Checks

Checks validate boolean conditions in your test. Testers often use checks to validate that the system is responding with the expected content. For example, a check could validate that a POST request has a response.status_code == 201, or that the body is of a certain size.

Checks are similar to what many testing frameworks call an assert, but failed checks do not cause the test to abort or finish with a failed status. Instead, k6 keeps track of the rate of failed checks as the test continues to run.

Each check creates a checks rate metric. To make a check abort or fail a test, you can combine it with a threshold.

Check for HTTP response code

Checks are great for codifying assertions relating to HTTP requests and responses. For example, this snippet makes sure the HTTP response code is a 200:

load("check", "check")
load("requests", "get")

def default():
    resp = get("https://httpbin.test.k6.io/get")

    check(resp, {
        "is status 200": lambda r: r.status_code == 200,
    })

See percentage of checks that passed

When a script includes checks, the summary report shows how many of the tests’ checks passed:

$ k6 run script.js

  ...
     is status 200

  ...
  checks.........................: 100.00%  1         0
  data_received..................: 11 kB   12 kB/s

In this example, note that the check “is status 200” succeeded 100% of the times it was called.

Fail a load test using checks

When a check fails, the script will continue executing successfully and will not return a ‘failed’ exit status. Checks are nice for codifying assertions, but unlike thresholds, checks do not affect the exit status of k6.

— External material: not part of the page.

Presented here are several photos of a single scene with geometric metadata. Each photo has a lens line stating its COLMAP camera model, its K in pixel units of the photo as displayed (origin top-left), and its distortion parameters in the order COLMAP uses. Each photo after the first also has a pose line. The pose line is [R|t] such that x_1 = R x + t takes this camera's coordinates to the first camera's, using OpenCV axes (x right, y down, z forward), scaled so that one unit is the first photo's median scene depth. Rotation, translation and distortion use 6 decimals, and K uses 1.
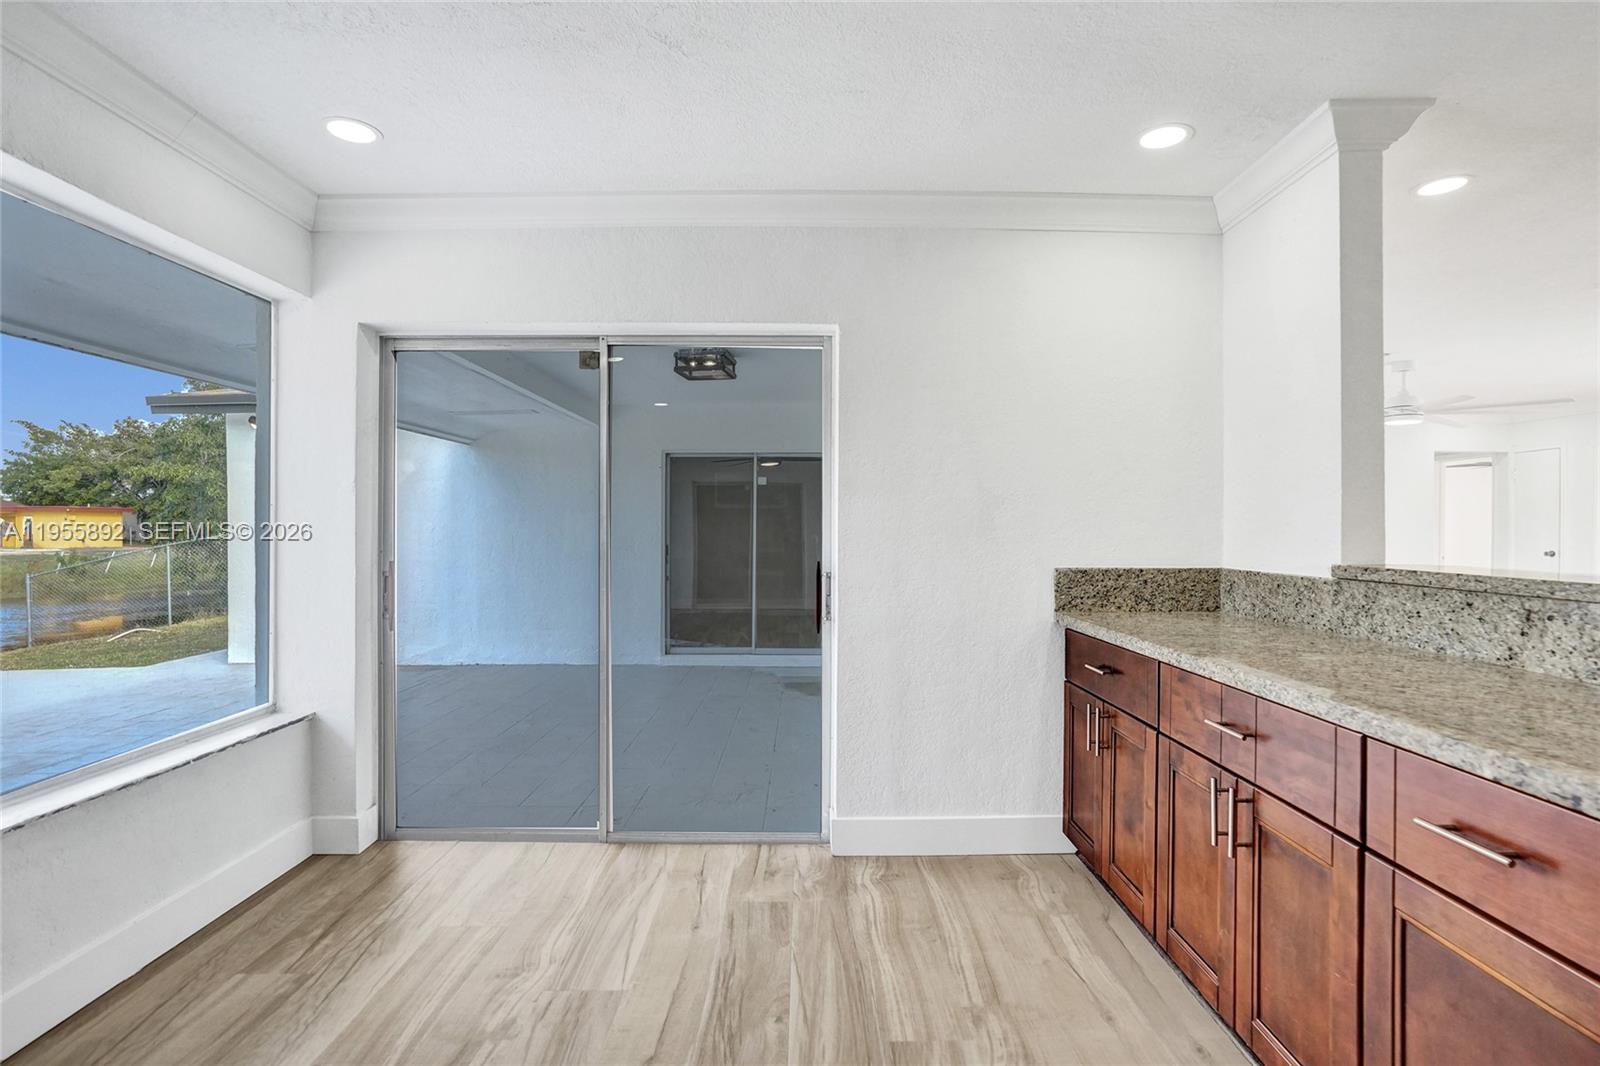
lens RADIAL K [[768.9, 0, 798.7], [0, 768.9, 524.5], [0, 0, 1]] dist [-0.048898, 0.028075]
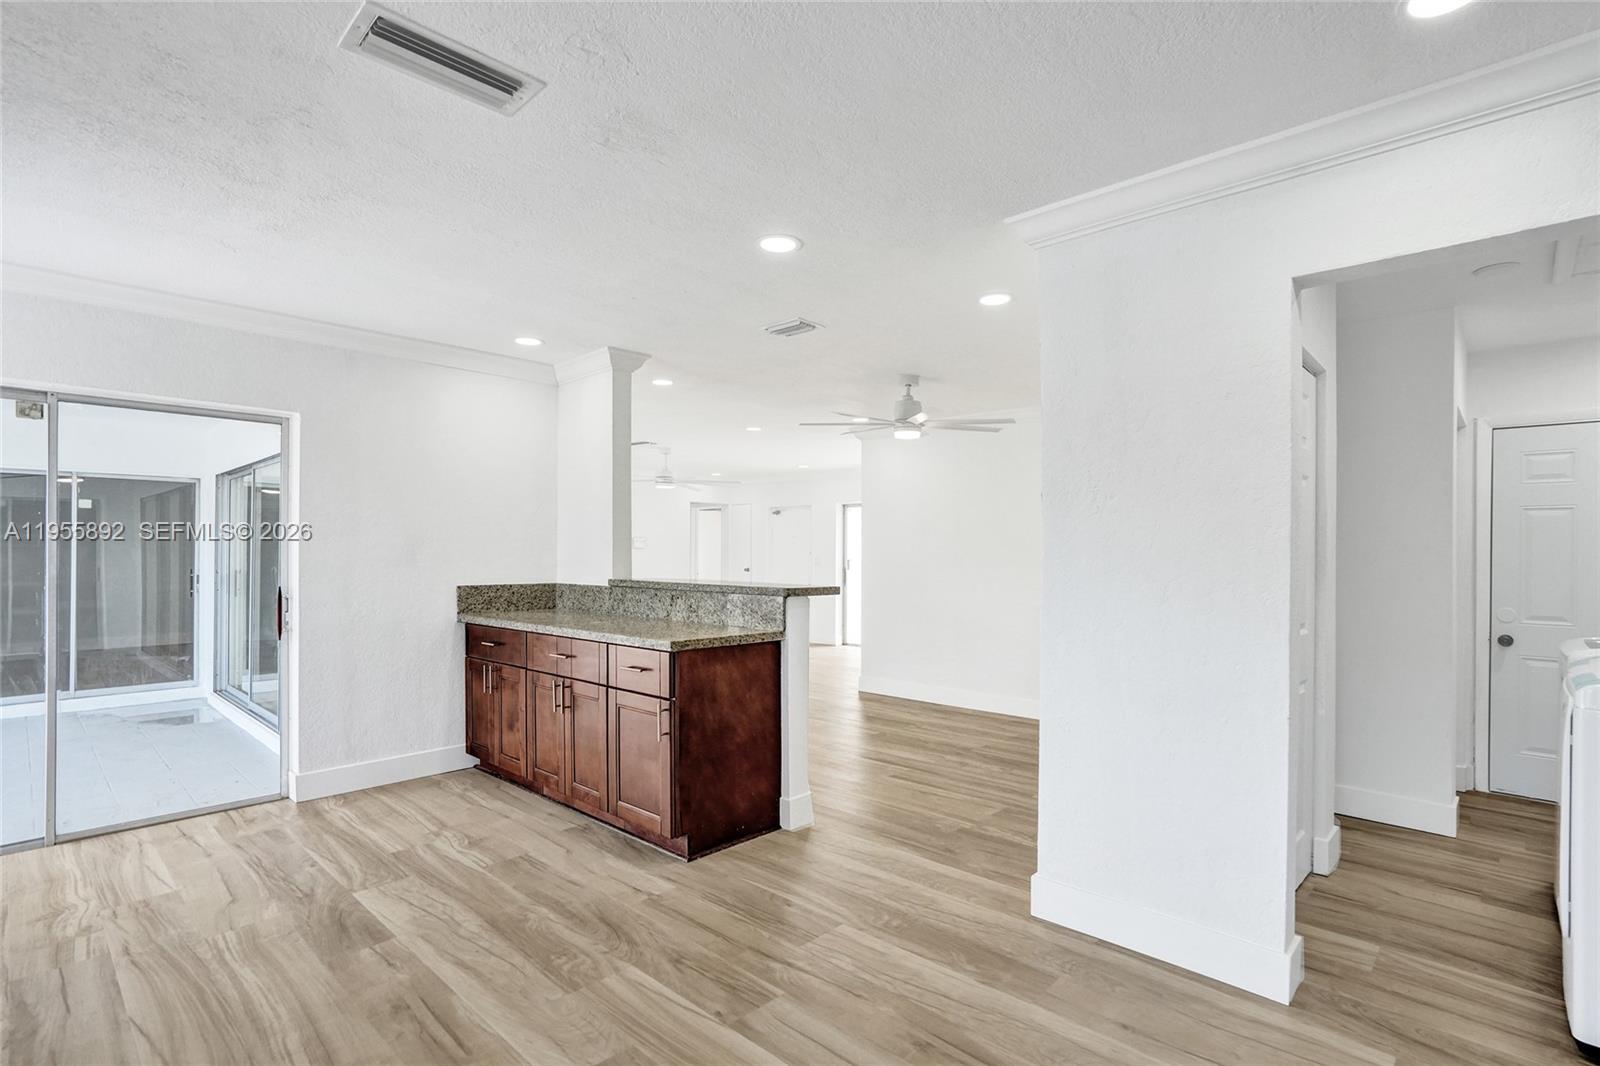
lens RADIAL K [[773.9, 0, 804.7], [0, 773.9, 552.3], [0, 0, 1]] dist [-0.064871, 0.045728]
pose [[0.681612, -0.002568, 0.731709, -0.413565], [-0.003111, 0.999975, 0.006407, -0.030681], [-0.731707, -0.006644, 0.681587, -0.740551]]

If you need the whole test to fail based on the results of a check, you have to combine checks with thresholds. This is particularly useful in specific contexts, such as integrating k6 into your CI pipelines or receiving alerts when scheduling your performance tests.

load("check", "check")
load("requests", "get")
load("time", "sleep")

options = {
    "vus": 5,
    "duration": "5s",
    "thresholds": {
        "checks": ["rate>0.9"],
    },
}

def default():
    resp = get("https://httpbin.test.k6.io/get")

    check(resp, {
        "is status 200": lambda r: r.status_code == 200,
    })

    sleep(0.5)

In this example, the threshold is configured on the checks metric, establishing that the rate of successful checks is higher than 90%.